--- DATA SUPPLIED ---
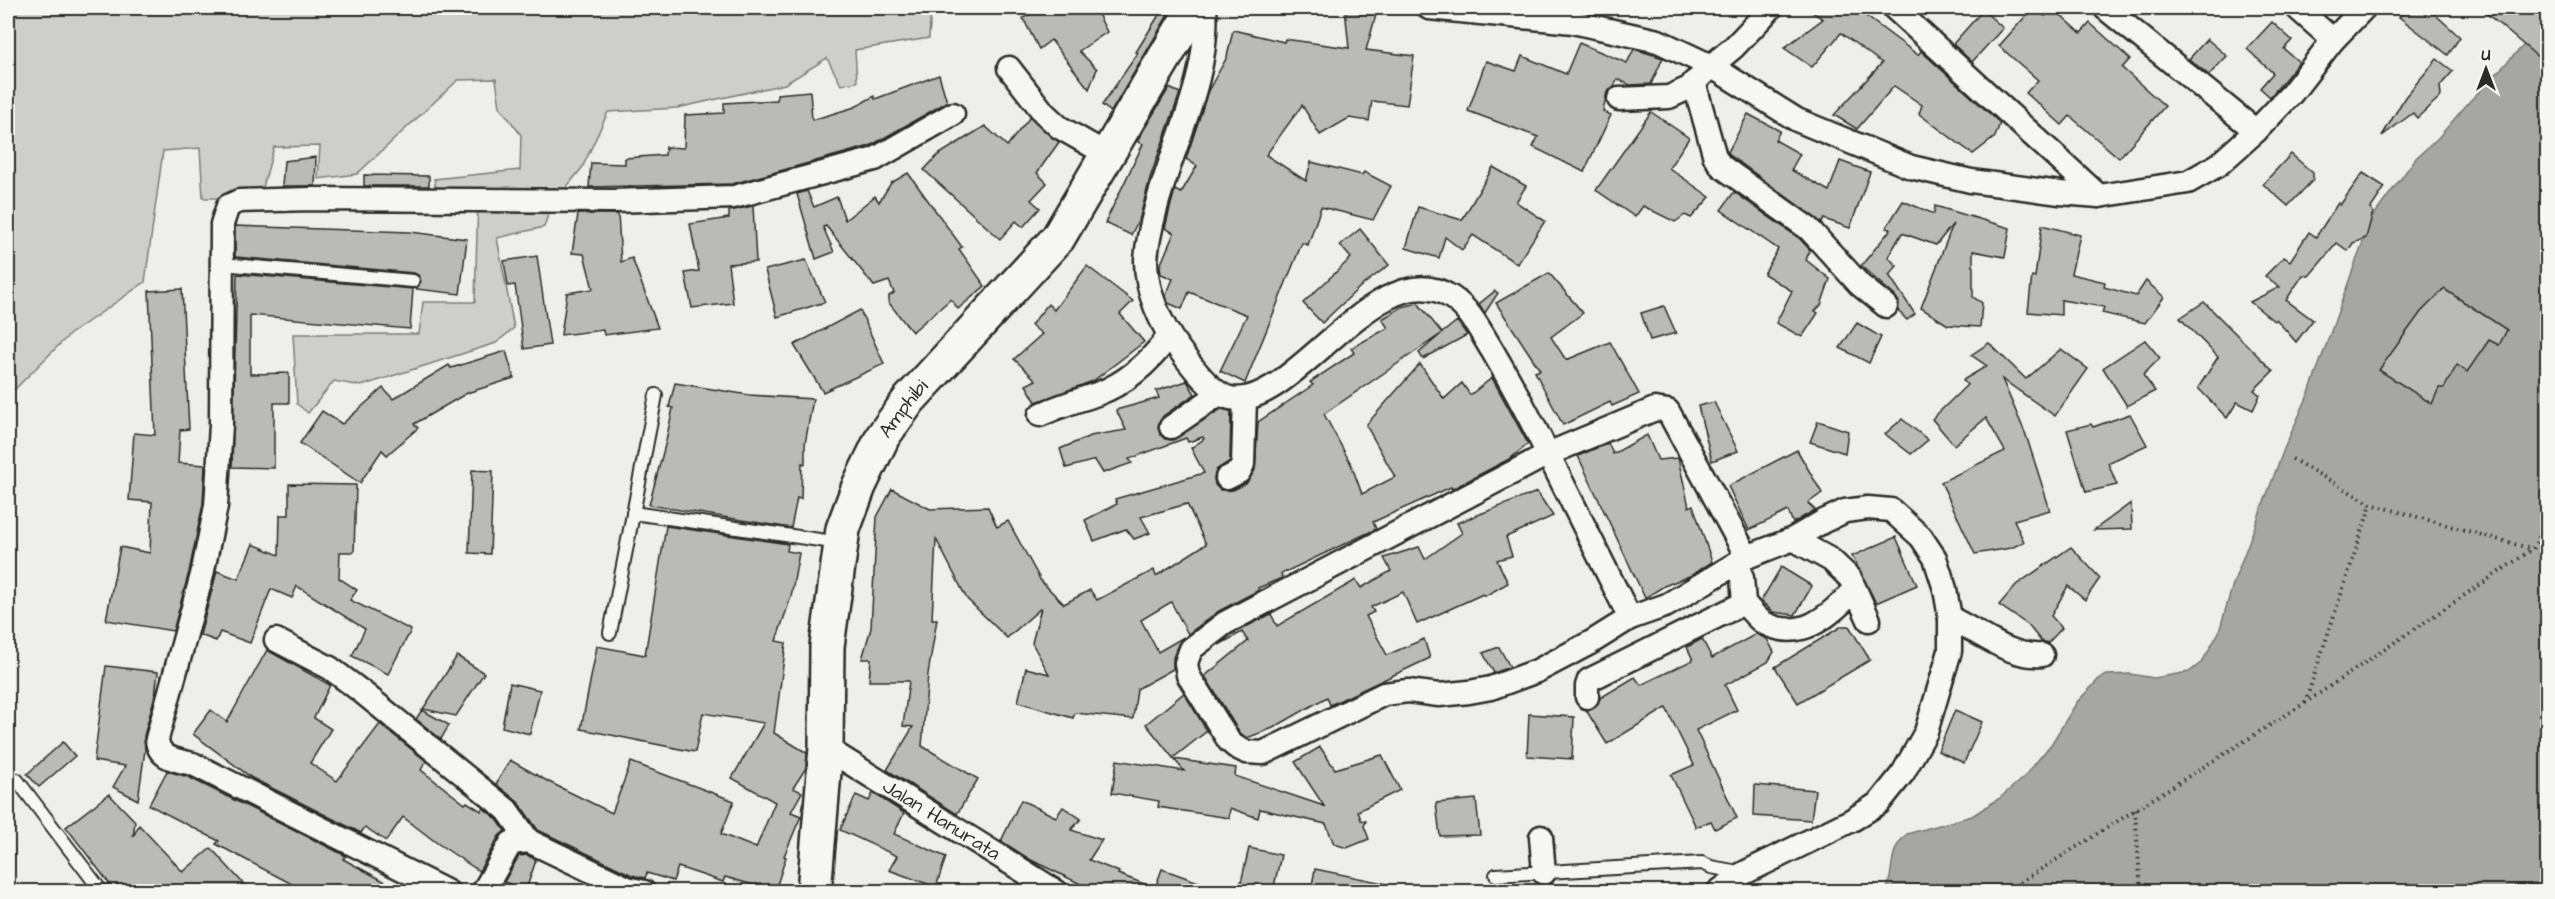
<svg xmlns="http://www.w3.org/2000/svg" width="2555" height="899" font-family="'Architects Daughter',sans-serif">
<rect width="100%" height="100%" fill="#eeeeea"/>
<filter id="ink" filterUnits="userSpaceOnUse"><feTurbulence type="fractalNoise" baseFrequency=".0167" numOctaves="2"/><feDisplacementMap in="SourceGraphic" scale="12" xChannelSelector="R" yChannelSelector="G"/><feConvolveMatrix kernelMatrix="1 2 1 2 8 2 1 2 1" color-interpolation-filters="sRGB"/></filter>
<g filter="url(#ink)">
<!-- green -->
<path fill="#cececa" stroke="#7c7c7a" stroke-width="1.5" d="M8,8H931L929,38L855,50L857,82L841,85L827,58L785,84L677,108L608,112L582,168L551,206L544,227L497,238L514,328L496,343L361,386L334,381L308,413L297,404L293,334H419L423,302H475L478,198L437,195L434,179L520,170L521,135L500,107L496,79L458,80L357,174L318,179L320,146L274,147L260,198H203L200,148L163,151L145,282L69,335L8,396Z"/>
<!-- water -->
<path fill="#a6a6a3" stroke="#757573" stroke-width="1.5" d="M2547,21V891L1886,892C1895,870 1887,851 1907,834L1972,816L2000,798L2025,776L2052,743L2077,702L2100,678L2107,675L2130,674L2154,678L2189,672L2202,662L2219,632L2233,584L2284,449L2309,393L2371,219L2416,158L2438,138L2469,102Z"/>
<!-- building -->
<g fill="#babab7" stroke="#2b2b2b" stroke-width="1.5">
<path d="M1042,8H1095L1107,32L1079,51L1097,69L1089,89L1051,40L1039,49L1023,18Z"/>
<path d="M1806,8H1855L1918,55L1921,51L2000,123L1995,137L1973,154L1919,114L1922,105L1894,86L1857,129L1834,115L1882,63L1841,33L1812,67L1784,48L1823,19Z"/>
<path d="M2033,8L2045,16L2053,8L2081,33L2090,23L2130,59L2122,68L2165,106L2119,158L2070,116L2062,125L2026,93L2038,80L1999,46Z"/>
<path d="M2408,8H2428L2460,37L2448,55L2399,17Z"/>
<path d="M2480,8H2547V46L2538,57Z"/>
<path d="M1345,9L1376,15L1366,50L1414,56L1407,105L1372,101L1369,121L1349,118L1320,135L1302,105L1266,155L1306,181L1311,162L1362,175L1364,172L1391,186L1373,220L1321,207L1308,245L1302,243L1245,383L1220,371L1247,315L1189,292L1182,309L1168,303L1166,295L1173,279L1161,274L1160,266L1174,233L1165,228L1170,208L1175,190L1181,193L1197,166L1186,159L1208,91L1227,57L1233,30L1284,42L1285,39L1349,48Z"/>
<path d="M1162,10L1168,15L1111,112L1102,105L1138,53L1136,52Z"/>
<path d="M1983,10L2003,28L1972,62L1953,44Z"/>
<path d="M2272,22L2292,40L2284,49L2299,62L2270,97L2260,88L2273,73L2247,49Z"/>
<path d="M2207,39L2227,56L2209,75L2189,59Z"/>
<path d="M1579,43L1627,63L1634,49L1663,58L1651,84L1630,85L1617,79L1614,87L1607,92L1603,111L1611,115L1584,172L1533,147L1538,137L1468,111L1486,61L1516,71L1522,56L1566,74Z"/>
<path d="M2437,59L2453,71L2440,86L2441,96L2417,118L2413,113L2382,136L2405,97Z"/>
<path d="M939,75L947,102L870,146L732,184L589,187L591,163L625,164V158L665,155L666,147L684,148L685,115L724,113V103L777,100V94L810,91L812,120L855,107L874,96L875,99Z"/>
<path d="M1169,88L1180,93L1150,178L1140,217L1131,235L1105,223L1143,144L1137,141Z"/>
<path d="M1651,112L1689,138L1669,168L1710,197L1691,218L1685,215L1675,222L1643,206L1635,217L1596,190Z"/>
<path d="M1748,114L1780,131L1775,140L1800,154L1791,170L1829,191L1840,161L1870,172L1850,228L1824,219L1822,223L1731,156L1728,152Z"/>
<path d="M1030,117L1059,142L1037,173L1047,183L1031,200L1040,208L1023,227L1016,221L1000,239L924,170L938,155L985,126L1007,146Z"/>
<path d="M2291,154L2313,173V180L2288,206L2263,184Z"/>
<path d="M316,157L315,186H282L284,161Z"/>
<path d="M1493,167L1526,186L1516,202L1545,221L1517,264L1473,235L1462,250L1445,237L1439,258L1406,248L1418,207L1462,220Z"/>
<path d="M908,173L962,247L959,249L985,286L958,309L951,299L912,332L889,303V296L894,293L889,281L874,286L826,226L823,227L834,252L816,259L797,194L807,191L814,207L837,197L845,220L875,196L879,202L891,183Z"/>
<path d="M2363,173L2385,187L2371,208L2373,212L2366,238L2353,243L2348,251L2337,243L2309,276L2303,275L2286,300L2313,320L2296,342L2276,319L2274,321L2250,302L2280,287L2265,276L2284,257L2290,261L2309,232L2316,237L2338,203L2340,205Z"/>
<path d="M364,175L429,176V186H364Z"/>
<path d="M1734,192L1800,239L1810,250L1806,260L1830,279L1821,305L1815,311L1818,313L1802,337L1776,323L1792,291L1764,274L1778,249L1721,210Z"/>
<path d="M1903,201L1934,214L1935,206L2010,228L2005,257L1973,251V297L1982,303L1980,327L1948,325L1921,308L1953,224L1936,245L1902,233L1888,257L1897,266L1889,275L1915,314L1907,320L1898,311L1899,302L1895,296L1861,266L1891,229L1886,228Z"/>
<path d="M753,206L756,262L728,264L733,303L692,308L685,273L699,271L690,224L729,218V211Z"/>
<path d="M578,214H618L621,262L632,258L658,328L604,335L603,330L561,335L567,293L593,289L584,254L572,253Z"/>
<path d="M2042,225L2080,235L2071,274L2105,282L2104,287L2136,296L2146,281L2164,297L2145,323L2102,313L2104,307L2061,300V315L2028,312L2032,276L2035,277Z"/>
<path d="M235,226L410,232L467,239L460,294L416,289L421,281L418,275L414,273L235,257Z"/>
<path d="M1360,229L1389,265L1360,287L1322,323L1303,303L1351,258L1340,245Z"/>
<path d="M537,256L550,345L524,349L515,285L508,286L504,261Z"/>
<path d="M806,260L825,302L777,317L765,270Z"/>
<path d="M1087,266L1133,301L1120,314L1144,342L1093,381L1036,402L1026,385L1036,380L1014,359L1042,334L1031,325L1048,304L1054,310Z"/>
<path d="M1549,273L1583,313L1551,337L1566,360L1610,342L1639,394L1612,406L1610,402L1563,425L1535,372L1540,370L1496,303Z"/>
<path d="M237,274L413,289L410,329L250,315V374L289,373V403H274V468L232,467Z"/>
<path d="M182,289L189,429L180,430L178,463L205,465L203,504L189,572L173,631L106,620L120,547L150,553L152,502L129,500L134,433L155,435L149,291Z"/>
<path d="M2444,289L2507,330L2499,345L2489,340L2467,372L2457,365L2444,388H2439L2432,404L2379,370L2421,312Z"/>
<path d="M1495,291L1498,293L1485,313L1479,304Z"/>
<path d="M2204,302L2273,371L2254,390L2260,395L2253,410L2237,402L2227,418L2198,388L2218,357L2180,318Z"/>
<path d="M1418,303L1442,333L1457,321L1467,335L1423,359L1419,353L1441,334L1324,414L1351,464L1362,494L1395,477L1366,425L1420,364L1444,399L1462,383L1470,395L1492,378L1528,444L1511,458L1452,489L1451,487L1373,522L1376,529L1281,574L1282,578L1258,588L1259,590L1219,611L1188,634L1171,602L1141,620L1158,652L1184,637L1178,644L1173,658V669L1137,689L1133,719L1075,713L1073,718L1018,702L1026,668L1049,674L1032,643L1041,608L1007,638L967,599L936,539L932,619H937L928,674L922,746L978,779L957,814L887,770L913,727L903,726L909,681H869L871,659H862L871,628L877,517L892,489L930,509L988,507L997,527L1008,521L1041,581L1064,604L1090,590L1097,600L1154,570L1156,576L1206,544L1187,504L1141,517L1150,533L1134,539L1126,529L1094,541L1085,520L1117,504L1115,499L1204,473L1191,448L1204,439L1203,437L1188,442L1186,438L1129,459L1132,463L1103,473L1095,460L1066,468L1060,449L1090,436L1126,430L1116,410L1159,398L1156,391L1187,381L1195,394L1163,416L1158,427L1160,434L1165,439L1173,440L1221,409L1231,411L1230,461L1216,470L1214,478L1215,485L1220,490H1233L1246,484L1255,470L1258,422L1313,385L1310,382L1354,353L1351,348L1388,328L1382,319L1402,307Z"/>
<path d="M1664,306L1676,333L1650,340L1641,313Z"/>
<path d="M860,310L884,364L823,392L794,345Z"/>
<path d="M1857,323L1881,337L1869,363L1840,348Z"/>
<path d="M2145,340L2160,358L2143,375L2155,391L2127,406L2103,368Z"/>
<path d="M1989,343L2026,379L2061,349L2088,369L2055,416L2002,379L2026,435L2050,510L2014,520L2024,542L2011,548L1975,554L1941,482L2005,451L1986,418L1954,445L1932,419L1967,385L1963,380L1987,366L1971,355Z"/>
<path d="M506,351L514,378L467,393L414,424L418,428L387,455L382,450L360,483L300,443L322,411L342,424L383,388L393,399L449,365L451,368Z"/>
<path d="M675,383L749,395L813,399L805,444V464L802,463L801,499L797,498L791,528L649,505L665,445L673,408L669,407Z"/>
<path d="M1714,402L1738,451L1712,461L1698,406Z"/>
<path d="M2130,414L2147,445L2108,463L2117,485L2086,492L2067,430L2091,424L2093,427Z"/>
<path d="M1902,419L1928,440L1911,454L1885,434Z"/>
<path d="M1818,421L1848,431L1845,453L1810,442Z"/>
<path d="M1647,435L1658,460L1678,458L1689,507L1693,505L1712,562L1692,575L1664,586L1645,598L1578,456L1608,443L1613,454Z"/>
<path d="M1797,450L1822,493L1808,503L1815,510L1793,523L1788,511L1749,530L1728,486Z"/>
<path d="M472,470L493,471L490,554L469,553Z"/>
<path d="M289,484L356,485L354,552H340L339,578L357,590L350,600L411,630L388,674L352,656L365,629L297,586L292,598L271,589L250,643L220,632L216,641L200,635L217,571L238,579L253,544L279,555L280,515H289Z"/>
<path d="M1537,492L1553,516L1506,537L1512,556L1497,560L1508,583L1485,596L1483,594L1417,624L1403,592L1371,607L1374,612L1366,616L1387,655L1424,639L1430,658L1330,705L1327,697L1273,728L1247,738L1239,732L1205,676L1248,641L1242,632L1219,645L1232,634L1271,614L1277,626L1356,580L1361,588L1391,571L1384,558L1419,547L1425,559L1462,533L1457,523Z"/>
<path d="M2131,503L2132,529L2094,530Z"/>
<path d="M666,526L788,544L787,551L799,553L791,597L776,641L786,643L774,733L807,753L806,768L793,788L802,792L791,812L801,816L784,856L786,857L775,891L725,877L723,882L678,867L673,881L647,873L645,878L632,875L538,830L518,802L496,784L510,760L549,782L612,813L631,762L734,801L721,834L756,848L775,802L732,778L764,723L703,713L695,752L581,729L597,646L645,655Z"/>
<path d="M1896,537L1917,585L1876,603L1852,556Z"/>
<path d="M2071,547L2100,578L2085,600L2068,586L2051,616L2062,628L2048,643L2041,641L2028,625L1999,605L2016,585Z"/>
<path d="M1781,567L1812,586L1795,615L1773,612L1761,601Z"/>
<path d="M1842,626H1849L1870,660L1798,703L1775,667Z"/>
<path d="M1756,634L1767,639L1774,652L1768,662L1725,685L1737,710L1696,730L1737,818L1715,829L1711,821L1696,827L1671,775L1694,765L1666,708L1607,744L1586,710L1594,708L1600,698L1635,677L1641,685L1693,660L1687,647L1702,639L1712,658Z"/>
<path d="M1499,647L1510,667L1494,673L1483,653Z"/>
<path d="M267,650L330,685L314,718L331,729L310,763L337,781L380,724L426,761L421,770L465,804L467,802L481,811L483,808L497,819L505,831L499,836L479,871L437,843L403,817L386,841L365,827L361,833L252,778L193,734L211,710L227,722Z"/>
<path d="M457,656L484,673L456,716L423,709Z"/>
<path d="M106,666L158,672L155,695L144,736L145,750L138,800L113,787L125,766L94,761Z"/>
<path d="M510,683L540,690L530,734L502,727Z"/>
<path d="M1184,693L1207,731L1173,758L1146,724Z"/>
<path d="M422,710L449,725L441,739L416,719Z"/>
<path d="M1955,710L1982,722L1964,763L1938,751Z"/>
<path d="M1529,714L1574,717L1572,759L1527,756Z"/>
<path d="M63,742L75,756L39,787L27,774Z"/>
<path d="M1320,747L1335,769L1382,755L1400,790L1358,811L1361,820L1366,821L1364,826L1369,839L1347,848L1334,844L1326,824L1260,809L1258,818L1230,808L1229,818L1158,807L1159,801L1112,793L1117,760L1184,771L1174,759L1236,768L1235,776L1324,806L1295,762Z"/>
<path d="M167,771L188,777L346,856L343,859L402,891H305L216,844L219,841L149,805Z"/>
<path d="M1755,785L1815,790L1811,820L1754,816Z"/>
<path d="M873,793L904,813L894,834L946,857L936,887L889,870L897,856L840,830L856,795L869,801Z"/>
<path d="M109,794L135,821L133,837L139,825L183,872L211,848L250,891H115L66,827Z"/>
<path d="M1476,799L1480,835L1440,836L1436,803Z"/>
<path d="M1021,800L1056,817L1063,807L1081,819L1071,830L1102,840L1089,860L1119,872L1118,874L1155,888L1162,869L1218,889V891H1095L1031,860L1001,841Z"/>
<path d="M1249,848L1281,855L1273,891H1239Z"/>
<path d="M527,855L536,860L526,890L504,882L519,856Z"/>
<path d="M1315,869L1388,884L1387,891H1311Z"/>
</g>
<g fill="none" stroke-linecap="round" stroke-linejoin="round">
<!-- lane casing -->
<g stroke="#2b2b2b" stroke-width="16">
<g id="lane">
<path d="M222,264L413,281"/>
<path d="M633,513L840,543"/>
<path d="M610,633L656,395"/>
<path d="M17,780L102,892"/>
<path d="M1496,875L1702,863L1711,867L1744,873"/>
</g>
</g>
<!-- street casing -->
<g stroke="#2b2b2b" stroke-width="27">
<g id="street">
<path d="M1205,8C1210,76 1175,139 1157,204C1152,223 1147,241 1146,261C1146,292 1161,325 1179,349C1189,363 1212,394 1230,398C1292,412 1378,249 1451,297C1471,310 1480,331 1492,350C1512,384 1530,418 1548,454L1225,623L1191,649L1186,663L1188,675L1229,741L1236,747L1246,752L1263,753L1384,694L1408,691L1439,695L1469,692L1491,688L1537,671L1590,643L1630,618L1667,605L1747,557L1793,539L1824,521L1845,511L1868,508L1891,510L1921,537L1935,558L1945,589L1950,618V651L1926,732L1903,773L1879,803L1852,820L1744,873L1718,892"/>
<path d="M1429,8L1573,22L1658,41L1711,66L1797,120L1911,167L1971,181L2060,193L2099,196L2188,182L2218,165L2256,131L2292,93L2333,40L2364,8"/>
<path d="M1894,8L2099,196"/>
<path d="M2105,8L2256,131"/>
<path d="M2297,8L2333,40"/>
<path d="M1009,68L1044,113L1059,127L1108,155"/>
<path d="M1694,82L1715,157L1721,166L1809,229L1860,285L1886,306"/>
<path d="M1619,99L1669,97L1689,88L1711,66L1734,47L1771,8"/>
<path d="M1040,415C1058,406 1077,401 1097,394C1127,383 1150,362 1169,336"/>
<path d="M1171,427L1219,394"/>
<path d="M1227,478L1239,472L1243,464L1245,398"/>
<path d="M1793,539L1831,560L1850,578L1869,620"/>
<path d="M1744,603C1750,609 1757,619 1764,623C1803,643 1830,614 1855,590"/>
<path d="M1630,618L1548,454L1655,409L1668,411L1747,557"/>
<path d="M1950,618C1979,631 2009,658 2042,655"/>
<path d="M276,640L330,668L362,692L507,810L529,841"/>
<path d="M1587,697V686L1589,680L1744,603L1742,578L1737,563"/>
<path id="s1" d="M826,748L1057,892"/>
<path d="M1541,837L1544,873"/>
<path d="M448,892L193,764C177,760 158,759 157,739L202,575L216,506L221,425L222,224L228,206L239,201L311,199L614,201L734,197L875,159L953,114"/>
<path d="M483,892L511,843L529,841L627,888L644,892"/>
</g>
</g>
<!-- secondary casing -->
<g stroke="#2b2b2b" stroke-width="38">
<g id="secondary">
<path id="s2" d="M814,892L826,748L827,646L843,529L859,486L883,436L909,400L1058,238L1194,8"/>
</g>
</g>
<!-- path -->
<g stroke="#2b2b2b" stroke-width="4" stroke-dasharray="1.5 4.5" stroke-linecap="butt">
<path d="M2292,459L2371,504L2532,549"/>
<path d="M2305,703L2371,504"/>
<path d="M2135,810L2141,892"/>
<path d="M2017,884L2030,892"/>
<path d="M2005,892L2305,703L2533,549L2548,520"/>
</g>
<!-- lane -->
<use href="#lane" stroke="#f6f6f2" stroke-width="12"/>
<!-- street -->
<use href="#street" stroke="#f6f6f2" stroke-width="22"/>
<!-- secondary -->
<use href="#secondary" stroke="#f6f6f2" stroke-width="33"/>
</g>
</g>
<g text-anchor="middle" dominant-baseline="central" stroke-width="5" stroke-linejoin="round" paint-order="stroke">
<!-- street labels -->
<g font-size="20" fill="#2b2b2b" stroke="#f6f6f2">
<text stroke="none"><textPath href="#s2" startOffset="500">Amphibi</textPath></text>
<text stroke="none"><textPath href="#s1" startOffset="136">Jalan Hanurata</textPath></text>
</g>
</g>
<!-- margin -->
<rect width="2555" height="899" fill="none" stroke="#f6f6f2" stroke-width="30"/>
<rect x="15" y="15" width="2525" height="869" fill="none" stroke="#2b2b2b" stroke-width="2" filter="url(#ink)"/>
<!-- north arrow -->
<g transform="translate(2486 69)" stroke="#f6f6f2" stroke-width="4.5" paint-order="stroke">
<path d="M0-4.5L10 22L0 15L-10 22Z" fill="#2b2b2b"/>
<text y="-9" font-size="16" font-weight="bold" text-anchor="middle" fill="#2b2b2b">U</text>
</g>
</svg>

--- TASK ---
Where a line in the records above contains the string "size", return that line.

--- RESPONSE TO THE TASK ---
<g font-size="20" fill="#2b2b2b" stroke="#f6f6f2">
<text y="-9" font-size="16" font-weight="bold" text-anchor="middle" fill="#2b2b2b">U</text>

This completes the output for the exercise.